*Work to be completed*:
Answer these questions using the review of Black Mountain's album IV:
1. What rating out of 10 does the review give the album?
2. About how many minutes does Constellations last, according to the review?
3. What is the title of the album's nine minute finale?

*Document excerpt*:
Music Reviews
IV

Black Mountain IV

(Jagjaguwar) Buy it from Insound Rating - 7/10

Black Mountain have proven time and time again that there’s still a dire need to occupy the modern independent music landscape with a hefty serving of hard rock that doesn’t relate, or wants to, with any focus-tested indie trends. Not that that makes the Vancouver, British Colombia outfit infallible of any criticism, seeing as they’ve enjoyed the adulation of both rock purists and music webzine-conscious types alike; they’ve certainly crossed over in ways very few bands currently manage to, even if the music they create tends to get dismissed in most major publications. It’s almost as if they see this as an inevitable reflection of our times and end up making no apologies in album opener Mothers of the Sun, a scorching, doom-laced eight minute epic with punishing riffs that peddle a magic elixir that’ll instantly give you Ian Gilliam’s long, straight-laced locks.

The definitively (or plainly) titled IV sounds positively amplified in all respects, taking inspiration from a classic array of bands who embrace a free-form complexity. In spite of this, Black Mountain also know their way around a hook instead of just floundering in a sea of guitars - Florian Saucer Attack is a punchy, synth-heavy stomper that blends an infectious vocal howl with startling synth leads, while Constellations makes its point in a brisk, cowbell-lit four minutes with a sustained riff and signature John Bonham thump. Even when they uphold to certain rock traditions they also repeatedly circumvent them, as the sublimely arranged Crucify Me revitalizes the folk traditions implemented by Led Zeppelin with a delightful vocal harmony that elicits a heartland tone; thankfully, once it insinuates some aimless excursion it exercises some restraint instead of turning into a commonplace power ballad.

Not everything in IV works as it should in theory - (Over and Over) the Chain portrays an ambivalent and meandering trudge that’s fails to incite any emotional response except for the satisfaction of the band members themselves, as it works more like an extended, ritualistic jam that hardly ever builds on the same riff. The nine minute space-rock finale Space to Bakersfield fares better, though it’s also an adequate reminder of how Black Mountain excel most at writing tight, compact songs that sound massive without ever overdoing things. In spite of this, IV is impeccably produced, one that tailors even the finest details with a delicate brush; even when it disappoints it’s still a joy to listen to since every instrument is mixed to perfection. It frames a window into a vast, otherworldly landscape without ever forgetting that its makers are as grounded as they come.

*Extracted data*:
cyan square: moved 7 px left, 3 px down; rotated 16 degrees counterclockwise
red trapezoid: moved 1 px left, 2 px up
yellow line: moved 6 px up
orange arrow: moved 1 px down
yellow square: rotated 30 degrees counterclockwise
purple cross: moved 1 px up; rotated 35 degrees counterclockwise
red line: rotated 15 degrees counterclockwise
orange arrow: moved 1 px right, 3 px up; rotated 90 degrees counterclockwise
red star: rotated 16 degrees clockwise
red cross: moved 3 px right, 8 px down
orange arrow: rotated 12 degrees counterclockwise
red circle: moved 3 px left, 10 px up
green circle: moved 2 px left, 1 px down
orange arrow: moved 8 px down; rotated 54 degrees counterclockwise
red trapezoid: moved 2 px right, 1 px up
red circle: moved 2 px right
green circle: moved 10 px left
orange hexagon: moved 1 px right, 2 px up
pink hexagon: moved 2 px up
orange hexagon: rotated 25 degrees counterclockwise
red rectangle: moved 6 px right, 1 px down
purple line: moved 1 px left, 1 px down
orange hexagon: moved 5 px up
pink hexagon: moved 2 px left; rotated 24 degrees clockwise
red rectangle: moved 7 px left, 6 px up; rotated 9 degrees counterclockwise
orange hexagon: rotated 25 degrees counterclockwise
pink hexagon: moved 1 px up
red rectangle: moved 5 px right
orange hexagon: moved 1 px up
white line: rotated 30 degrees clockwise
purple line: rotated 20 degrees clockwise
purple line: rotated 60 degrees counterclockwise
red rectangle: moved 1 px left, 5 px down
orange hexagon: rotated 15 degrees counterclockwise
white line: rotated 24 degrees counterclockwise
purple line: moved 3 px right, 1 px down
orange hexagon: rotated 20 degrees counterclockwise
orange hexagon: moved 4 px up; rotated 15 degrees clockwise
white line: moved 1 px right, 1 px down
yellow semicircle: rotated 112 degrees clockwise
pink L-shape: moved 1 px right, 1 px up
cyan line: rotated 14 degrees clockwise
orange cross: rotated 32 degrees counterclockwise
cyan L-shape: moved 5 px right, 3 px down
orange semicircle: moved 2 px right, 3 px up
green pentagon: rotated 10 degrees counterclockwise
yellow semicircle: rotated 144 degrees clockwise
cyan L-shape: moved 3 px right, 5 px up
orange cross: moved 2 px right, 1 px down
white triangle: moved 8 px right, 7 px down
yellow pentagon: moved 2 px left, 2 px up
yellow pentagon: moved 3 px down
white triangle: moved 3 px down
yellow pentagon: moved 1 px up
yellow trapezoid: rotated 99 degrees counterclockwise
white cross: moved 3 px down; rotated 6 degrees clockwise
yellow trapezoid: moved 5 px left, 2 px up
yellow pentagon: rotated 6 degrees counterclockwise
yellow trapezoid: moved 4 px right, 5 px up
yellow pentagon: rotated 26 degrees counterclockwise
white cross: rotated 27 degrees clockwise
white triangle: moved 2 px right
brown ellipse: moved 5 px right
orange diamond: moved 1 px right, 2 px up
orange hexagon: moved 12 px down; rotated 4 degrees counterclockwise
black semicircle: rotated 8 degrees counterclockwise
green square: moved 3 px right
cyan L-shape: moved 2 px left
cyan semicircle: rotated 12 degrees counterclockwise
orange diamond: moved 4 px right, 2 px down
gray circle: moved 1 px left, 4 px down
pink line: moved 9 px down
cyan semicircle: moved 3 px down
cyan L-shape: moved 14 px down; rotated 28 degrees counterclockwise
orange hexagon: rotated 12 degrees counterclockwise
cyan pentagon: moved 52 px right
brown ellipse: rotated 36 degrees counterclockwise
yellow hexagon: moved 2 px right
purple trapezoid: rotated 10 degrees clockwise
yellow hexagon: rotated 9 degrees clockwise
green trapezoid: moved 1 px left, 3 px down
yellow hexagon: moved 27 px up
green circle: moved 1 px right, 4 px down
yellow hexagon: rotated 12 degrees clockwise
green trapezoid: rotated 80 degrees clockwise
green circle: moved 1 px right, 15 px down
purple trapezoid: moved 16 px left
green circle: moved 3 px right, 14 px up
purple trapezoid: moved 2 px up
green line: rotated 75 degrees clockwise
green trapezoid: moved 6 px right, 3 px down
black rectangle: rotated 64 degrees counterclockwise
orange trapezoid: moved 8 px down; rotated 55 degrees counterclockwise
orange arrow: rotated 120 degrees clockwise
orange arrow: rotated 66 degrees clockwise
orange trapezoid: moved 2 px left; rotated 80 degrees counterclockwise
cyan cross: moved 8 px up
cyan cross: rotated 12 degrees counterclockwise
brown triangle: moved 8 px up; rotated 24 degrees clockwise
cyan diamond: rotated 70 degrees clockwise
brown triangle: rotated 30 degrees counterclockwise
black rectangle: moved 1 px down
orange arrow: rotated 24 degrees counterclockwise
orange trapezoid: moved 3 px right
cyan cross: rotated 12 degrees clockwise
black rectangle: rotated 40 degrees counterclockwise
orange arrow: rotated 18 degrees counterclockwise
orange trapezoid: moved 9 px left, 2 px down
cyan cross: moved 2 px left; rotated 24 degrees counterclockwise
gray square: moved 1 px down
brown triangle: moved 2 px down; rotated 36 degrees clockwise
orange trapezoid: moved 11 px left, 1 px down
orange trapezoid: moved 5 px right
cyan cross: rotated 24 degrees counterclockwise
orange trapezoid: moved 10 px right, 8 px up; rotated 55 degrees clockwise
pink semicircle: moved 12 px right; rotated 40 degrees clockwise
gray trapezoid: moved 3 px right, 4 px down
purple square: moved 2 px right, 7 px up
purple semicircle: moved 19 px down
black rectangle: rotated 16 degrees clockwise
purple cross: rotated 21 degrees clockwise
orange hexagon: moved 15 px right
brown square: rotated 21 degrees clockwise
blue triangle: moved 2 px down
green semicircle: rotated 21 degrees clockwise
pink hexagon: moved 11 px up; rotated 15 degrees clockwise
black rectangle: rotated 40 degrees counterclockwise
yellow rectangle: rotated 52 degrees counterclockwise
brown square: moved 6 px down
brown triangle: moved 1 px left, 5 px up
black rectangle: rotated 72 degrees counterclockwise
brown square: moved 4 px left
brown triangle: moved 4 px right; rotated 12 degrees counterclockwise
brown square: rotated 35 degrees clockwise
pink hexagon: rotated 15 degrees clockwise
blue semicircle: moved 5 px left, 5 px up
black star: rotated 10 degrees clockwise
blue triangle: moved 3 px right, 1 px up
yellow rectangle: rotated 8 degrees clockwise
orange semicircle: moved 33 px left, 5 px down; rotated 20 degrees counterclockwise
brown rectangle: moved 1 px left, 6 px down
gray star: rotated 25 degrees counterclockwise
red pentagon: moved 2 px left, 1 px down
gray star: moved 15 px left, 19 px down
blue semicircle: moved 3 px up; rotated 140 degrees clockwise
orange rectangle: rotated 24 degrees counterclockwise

*Solution for this exercise*:
1. 7/10
2. Four minutes
3. Space to Bakersfield